This tailor can fuse old-world traditional tailoring techniques with modern tools and technology to get the job done. About 10 years ago, he went to design school at Lasalle College to learn how to use digital media to make patterns and create designs. After obtaining his degree, Mercadante went on to l’UQAM to earn a Bachelor’s degree in Professional Teaching at the age of 65. This tailor now offers private courses at his shop for aspiring young tailors, and he creates customized garments for his loyal clientele – one stitch at a time.
Age: 67 Birthplace: Vezzara, Conca di Campania, Caserta
In the business since: “… I was 11 years old. After school, I used to go to the tailor shop to sweep the floor. I learned how to iron with charcoal, and I learned sopramano (hand-stitching).
Modus operandi: “It depends what the customer wants. Here, we can take the client from A to Z. When they first come in, I study my client. What type of client are they? What are they looking for, for what event, and what style will suit them? I help them choose a style and fabric. Then I take their measurements. I use stencils and patterns to make the suit, sewing with a machine or by hand. They come for a fitting, I make minor adjustments, and then they come back for a final fitting.”

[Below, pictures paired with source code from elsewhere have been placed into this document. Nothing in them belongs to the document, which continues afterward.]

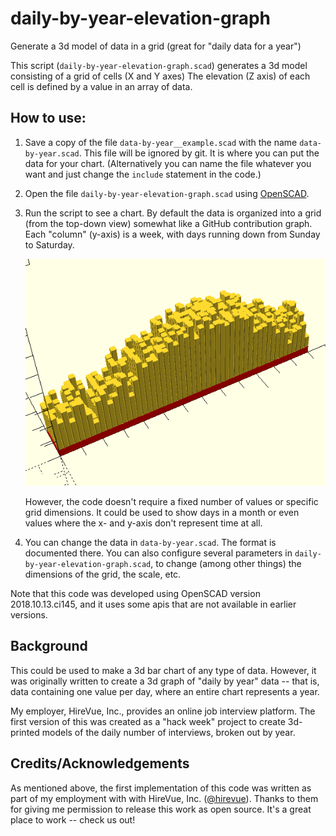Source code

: # daily-by-year-elevation-graph
Generate a 3d model of data in a grid (great for "daily data for a year")

This script (`daily-by-year-elevation-graph.scad`) generates a 3d model
consisting of a grid of cells (X and Y axes) The elevation (Z axis) of
each cell is defined by a value in an array of data.

## How to use:

1. Save a copy of the file `data-by-year__example.scad` with the name `data-by-year.scad`. This file
   will be ignored by git. It is where you can put the data for your chart. (Alternatively
   you can name the file whatever you want and just change the `include` statement in the code.)

2. Open the file `daily-by-year-elevation-graph.scad` using [OpenSCAD](https://openscad.org/).

3. Run the script to see a chart. By default the data is organized into a grid (from the top-down
   view) somewhat like a GitHub contribution graph. Each "column" (y-axis) is a week, with days running down
   from Sunday to Saturday.

   ![Example graph rendered in OpenSCAD](assets/daily-by-year-elevation-graph-example.png?raw=true "Example graph rendered in OpenSCAD")
   
   However, the code doesn't require a fixed number of values or specific grid dimensions. It could
   be used to show days in a month or even values where the x- and y-axis don't represent time at all.

4. You can change the data in `data-by-year.scad`. The format is documented there. You can
   also configure several parameters in `daily-by-year-elevation-graph.scad`, to change
   (among other things) the dimensions of the grid, the scale, etc.

Note that this code was developed using OpenSCAD version 2018.10.13.ci145, and it
uses some apis that are not available in earlier versions.

## Background

This could be used to make a 3d bar chart of any type of data. However, it was
originally written to create a 3d graph of "daily by year" data -- that is,
data containing one value per day, where an entire chart represents a year.

My employer, HireVue, Inc., provides an online job interview platform. The
first version of this was created as a "hack week" project to create 3d-printed
models of the daily number of interviews, broken out by year.

## Credits/Acknowledgements

As mentioned above, the first implementation of this code was written as part of my employment with
with HireVue, Inc. ([@hirevue](https://github.com/hirevue)). Thanks to them for giving me permission to release this work
as open source. It's a great place to work -- check us out!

Fashion philosophy: “Fashion is not for everyone. Fashion is what you feel good in.”
Famous clients: (orchestra conductor) Yuli Turovsky, (former Montreal Alouettes player) Peter Dalla Riva, (Vancouver 2010 Olympic speed skater) Olivier Jean
Strangest request: “Someone came in the other day, and he wanted a suit like The Beatles used to wear in the 60s: short jacket and tight pants. I told him, ‘The pants are too tight. They’re going to burst.’ But that’s how he wanted them, and he was happy.”
Favourite part of the job: “The creativity of it. When I see a piece of cloth, I am already imagining what I can do with it…Taking that piece of flat cloth and seeing it moulded on someone’s body is the best part.”
Worst part of the job: “Sewing buttons. I hate to sew buttons, but when I do it, let me tell you, they don’t come out anymore!”
Qualities of a good tailor: “You have to like the trade. You have to be very meticulous to make garments that are refined and precise. It also takes a lot of patience, and you have to be good at understanding your customer.”
Tricks of the trade: “It’s simple. It’s geometry. But there are some techniques, that when mastered, make the rest of the process easier: your cutting has to be exact, pressing is important, and making straight seams. Also, I never tell my clients the flaws of their body. If I notice one hip or one shoulder higher than the other, or something is crooked, I’ll take note of it, and try to make a garment that will hide those defects.”
Is tailoring an art or a science? “It’s an art, because you are building something to fit the human body. You work so hard to try to make your client look his best, for his body type.
Factory vs. shop (Industrial tailoring vs. traditional tailoring): “I can make a garment entirely by machine if I wish, or entirely by hand, if I wish. But there is nothing like a made-to-measure suit. I sew all the lining by hand, the seams are hand-finished. The quality of traditional tailoring is completely different.”